Maybe, for Jassy, who took over this week as Bezos' successor, it's a little less overwhelming considering he's been at Amazon his entire career, and already led its most important business unit--AWS. Still, I doubt he'd say it's easy.
Of course, Amazon's stock did close almost five percent higher on Jassy's first day, largely due to an assist from the Department of Defense, which said it would cancel its $10 billion contract with rival cloud-computing company Microsoft, known as JEDI. Instead, the Pentagon plans to split the contract between two vendors, Microsoft's Azure and Amazon's AWS.
Amazon challenged awarding the JEDI contract to Microsoft after almost every observer expected it to go to AWS. After all, the company is the largest and most established player in the cloud-computing space. After the Pentagon upheld the award, Amazon filed a lawsuit to block the contract's implementation.

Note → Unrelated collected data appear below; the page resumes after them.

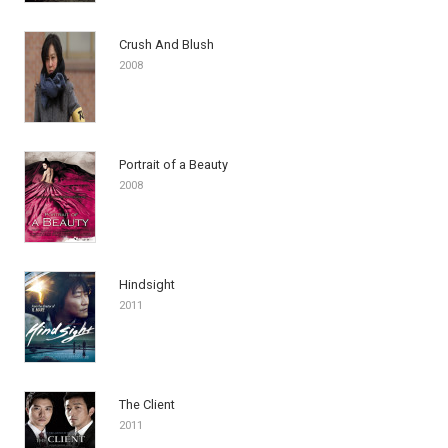
Crush And Blush
2008
Portrait of a Beauty
2008
Hindsight
2011
The Client
2011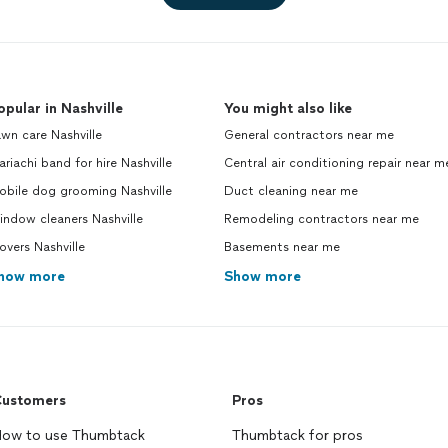
opular in Nashville
You might also like
wn care Nashville
General contractors near me
riachi band for hire Nashville
Central air conditioning repair near m
obile dog grooming Nashville
Duct cleaning near me
ndow cleaners Nashville
Remodeling contractors near me
vers Nashville
Basements near me
how more
Show more
ustomers
Pros
ow to use Thumbtack
Thumbtack for pros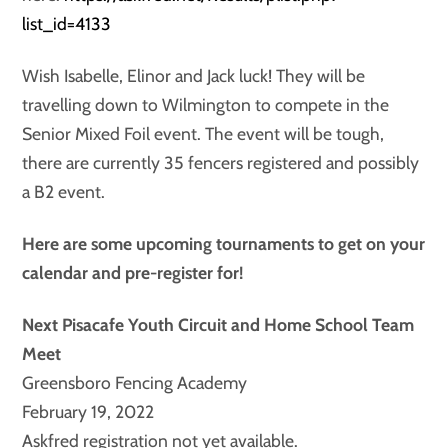
list_id=4133
Wish Isabelle, Elinor and Jack luck! They will be
travelling down to Wilmington to compete in the
Senior Mixed Foil event. The event will be tough,
there are currently 35 fencers registered and possibly
a B2 event.
Here are some upcoming tournaments to get on your
calendar and pre-register for!
Next Pisacafe Youth Circuit and Home School Team
Meet
Greensboro Fencing Academy
February 19, 2022
Askfred registration not yet available.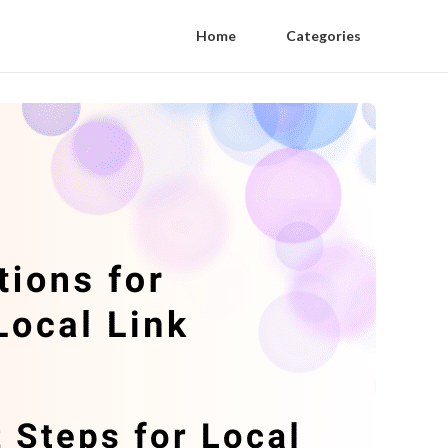
Home
Categories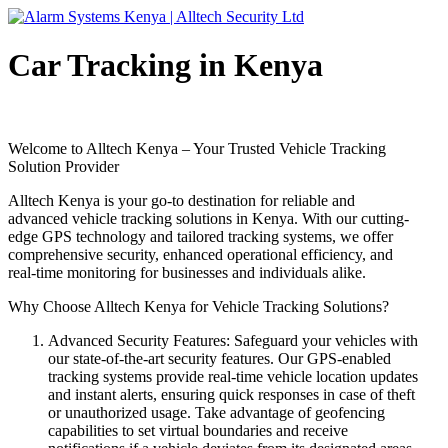
Car Tracking in Kenya
Welcome to Alltech Kenya – Your Trusted Vehicle Tracking
Solution Provider
Alltech Kenya is your go-to destination for reliable and
advanced vehicle tracking solutions in Kenya. With our cutting-
edge GPS technology and tailored tracking systems, we offer
comprehensive security, enhanced operational efficiency, and
real-time monitoring for businesses and individuals alike.
Why Choose Alltech Kenya for Vehicle Tracking Solutions?
Advanced Security Features: Safeguard your vehicles with
our state-of-the-art security features. Our GPS-enabled
tracking systems provide real-time vehicle location updates
and instant alerts, ensuring quick responses in case of theft
or unauthorized usage. Take advantage of geofencing
capabilities to set virtual boundaries and receive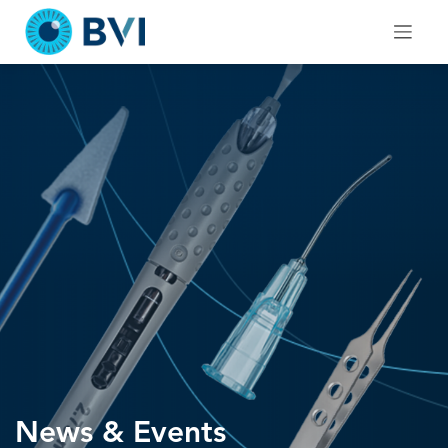
Skip
to
content
News & Events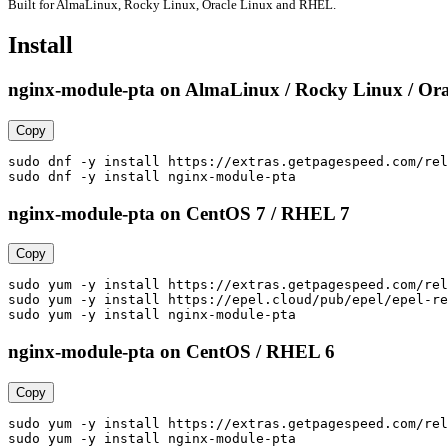
Built for AlmaLinux, Rocky Linux, Oracle Linux and RHEL.
Install
nginx-module-pta on AlmaLinux / Rocky Linux / Ora
Copy
sudo dnf -y install https://extras.getpagespeed.com/rel
sudo dnf -y install nginx-module-pta
nginx-module-pta on CentOS 7 / RHEL 7
Copy
sudo yum -y install https://extras.getpagespeed.com/rel
sudo yum -y install https://epel.cloud/pub/epel/epel-re
sudo yum -y install nginx-module-pta
nginx-module-pta on CentOS / RHEL 6
Copy
sudo yum -y install https://extras.getpagespeed.com/rel
sudo yum -y install nginx-module-pta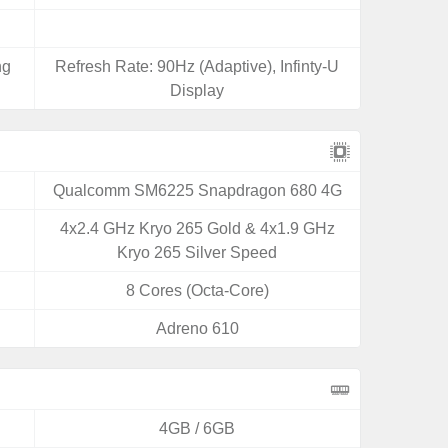
ng
Refresh Rate: 90Hz (Adaptive), Infinty-U
Display
Qualcomm SM6225 Snapdragon 680 4G
4x2.4 GHz Kryo 265 Gold & 4x1.9 GHz
Kryo 265 Silver Speed
8 Cores (Octa-Core)
Adreno 610
4GB / 6GB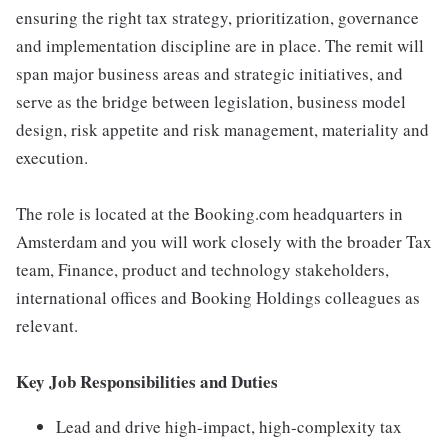
ensuring the right tax strategy, prioritization, governance
and implementation discipline are in place. The remit will
span major business areas and strategic initiatives, and
serve as the bridge between legislation, business model
design, risk appetite and risk management, materiality and
execution.
The role is located at the Booking.com headquarters in
Amsterdam and you will work closely with the broader Tax
team, Finance, product and technology stakeholders,
international offices and Booking Holdings colleagues as
relevant.
Key Job Responsibilities and Duties
Lead and drive high-impact, high-complexity tax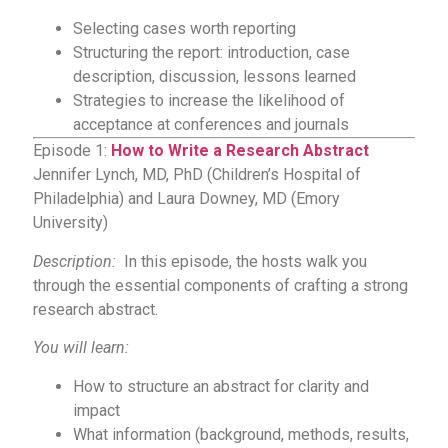
Selecting cases worth reporting
Structuring the report: introduction, case
description, discussion, lessons learned
Strategies to increase the likelihood of
acceptance at conferences and journals
Episode 1:
How to Write a Research Abstract
Jennifer Lynch, MD, PhD (Children’s Hospital of
Philadelphia) and Laura Downey, MD (Emory
University)
Description:
In this episode, the hosts walk you
through the essential components of crafting a strong
research abstract.
You will learn:
How to structure an abstract for clarity and
impact
What information (background, methods, results,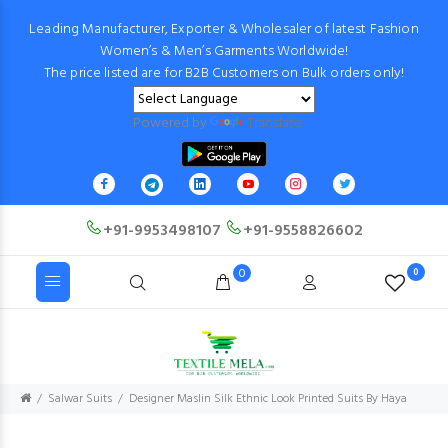
Leading Manufacturer, Exporter & Wholesaler of latest Fashion
Women’s & Men’s Garments Worldwide!
The price listed are for B2B Customers on Bulk orders only!
Powered by
Translate
+91-9953498107
+91-9558826602
0
0
Salwar Suits
Designer Maslin Silk Ethnic Look Printed Suits By Haya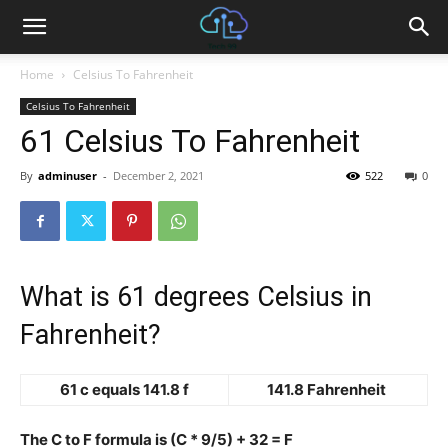
Home
Celsius To Fahrenheit
Celsius To Fahrenheit
61 Celsius To Fahrenheit
By
adminuser
-
December 2, 2021
522
0
What is 61 degrees Celsius in
Fahrenheit?
61 c equals 141.8 f
141.8 Fahrenheit
The C to F formula is (C * 9/5) + 32 = F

Earlier this year, the Pentagon said that delays may very well result in it pulling the plug entirely, which is what happened this week. It appears to have been a savvy move by AWS under Jassy. That the announcement came on his first day of work as CEO of Amazon must have been an especially nice gift.
Honestly, the biggest reason this is good news for Amazon isn't just because it means the company will get a piece of a $10 billion contract. That's not nothing, but, honestly, AWS is doing just fine. Under Jassy's lead, it's already the largest cloud-computing platform, and it represents the largest slice of Amazon's profit.
And sure, the money is nice, but it's not nearly the most important thing that happened. Mostly, it was a gift for AWS because it represented a body blow to its biggest, most formidable competitor.
For Microsoft, this is pretty bad. Again, not because of the money--Microsoft is also doing just fine. But growing Azure, Microsoft's cloud-computing business, has become a major focus for the company. This setback sends a signal that one of the largest, most important customers wasn't comfortable putting all of its eggs in Microsoft's basket.
What Microsoft would have gotten out of this wasn't just a hefty source of revenue, but credibility in its effort to challenge AWS. By forcing delays that ultimately led the DoD to scrap the entire thing, Amazon was able to keep Microsoft at bay, at least for now.
Amazon certainly played this as well as it possibly could. That's certainly a hardball strategy, but Amazon's argument all along was that the only reason it didn't get the contract in the first place is because President Trump was unhappy with his coverage in The Washington Post, which is owned by Bezos.
In the end, Amazon's position was rewarded, if not vindicated. Either way, it was a good first day for Amazon and its new CEO.